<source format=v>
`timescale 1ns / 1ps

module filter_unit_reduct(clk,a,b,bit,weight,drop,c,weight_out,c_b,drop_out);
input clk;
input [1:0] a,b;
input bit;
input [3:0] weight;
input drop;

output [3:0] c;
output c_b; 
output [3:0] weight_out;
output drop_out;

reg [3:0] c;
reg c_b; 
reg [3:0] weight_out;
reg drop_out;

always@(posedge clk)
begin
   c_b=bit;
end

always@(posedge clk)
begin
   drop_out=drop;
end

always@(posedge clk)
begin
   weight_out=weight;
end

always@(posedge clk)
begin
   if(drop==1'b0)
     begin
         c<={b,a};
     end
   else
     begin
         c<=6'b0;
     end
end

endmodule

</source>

··········

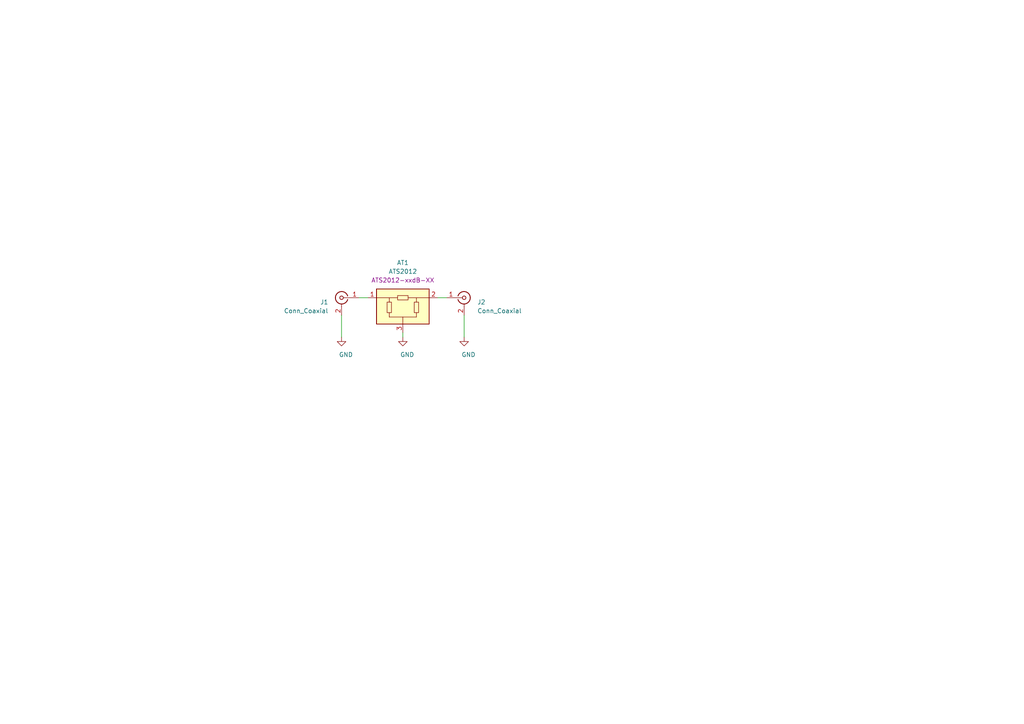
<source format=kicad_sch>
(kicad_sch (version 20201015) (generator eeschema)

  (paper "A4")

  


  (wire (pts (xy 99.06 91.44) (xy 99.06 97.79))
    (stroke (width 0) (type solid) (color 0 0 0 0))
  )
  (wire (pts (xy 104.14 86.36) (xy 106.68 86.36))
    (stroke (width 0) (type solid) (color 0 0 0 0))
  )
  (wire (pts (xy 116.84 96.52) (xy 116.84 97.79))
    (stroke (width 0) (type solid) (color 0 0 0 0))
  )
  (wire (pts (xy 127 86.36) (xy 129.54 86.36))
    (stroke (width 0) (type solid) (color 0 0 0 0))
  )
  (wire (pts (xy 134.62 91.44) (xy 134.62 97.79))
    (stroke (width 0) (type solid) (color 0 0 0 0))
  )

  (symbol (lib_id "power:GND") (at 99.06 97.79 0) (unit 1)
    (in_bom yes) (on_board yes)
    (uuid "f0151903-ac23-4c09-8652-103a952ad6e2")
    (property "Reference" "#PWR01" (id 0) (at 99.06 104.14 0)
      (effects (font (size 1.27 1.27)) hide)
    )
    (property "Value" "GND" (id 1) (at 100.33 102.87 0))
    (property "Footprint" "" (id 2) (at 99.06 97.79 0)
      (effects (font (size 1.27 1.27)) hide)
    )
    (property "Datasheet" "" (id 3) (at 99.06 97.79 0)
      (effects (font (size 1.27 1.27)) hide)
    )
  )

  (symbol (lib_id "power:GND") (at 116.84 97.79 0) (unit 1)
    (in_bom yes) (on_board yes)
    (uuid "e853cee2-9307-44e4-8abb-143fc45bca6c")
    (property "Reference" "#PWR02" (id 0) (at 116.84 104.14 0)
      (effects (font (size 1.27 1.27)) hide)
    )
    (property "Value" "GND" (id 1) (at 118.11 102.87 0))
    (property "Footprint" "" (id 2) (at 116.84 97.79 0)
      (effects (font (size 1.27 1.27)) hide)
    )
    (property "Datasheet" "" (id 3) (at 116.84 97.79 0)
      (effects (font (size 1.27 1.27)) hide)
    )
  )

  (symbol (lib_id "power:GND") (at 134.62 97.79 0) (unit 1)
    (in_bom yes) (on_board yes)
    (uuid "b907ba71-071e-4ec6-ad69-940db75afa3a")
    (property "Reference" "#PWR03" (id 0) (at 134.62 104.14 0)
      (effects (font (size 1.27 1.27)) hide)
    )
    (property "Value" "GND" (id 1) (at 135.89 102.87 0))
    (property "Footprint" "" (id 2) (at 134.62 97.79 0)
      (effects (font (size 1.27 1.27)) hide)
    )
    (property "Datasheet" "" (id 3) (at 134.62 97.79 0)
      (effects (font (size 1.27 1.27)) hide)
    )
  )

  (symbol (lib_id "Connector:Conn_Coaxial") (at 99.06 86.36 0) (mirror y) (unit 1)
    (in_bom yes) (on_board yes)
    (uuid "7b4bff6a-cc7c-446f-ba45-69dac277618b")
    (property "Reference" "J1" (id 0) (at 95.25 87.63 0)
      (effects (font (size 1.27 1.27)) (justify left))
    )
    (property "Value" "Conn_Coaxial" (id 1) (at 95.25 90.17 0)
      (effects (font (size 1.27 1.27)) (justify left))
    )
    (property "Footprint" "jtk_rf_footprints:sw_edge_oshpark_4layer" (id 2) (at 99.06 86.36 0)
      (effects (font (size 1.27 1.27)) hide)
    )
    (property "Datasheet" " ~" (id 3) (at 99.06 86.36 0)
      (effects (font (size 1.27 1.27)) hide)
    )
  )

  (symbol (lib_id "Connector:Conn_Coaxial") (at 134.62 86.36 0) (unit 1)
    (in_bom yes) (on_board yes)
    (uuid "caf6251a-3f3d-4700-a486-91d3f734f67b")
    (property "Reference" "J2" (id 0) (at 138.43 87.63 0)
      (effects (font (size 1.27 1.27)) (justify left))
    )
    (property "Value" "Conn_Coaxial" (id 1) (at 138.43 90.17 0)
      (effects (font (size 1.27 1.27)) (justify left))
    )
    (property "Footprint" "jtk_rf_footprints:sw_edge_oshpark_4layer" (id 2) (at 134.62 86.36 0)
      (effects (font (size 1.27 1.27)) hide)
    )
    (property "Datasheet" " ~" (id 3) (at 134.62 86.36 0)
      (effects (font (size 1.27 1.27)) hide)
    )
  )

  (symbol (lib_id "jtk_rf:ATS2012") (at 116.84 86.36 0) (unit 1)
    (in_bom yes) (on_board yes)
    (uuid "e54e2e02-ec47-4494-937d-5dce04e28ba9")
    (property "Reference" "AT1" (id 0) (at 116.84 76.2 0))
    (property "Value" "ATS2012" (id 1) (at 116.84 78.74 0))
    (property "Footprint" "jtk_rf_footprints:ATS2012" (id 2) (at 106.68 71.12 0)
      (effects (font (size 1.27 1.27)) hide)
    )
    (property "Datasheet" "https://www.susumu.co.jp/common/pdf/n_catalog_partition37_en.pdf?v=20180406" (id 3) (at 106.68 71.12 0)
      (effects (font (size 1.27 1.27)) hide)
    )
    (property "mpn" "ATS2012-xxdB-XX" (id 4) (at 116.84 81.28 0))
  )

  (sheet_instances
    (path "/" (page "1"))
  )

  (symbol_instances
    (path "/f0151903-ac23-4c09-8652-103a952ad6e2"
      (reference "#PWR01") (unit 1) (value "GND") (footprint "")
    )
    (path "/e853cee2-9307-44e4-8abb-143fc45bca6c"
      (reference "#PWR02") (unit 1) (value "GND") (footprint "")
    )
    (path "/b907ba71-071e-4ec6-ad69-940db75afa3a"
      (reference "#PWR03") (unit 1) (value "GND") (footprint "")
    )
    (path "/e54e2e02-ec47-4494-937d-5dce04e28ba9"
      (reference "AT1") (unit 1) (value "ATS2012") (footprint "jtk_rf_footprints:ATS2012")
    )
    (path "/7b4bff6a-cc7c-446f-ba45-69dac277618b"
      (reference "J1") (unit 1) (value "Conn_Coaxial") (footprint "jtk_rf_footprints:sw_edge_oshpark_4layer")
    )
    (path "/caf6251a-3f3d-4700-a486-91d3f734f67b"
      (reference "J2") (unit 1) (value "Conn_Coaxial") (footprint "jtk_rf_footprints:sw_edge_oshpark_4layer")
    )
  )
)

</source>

··········

» **EXERCISE DIRECTIONS**
Your task is to copy each line of the material that contains the word "uuid".

» **RESULT OF THIS TASK**
    (uuid "f0151903-ac23-4c09-8652-103a952ad6e2")
    (uuid "e853cee2-9307-44e4-8abb-143fc45bca6c")
    (uuid "b907ba71-071e-4ec6-ad69-940db75afa3a")
    (uuid "7b4bff6a-cc7c-446f-ba45-69dac277618b")
    (uuid "caf6251a-3f3d-4700-a486-91d3f734f67b")
    (uuid "e54e2e02-ec47-4494-937d-5dce04e28ba9")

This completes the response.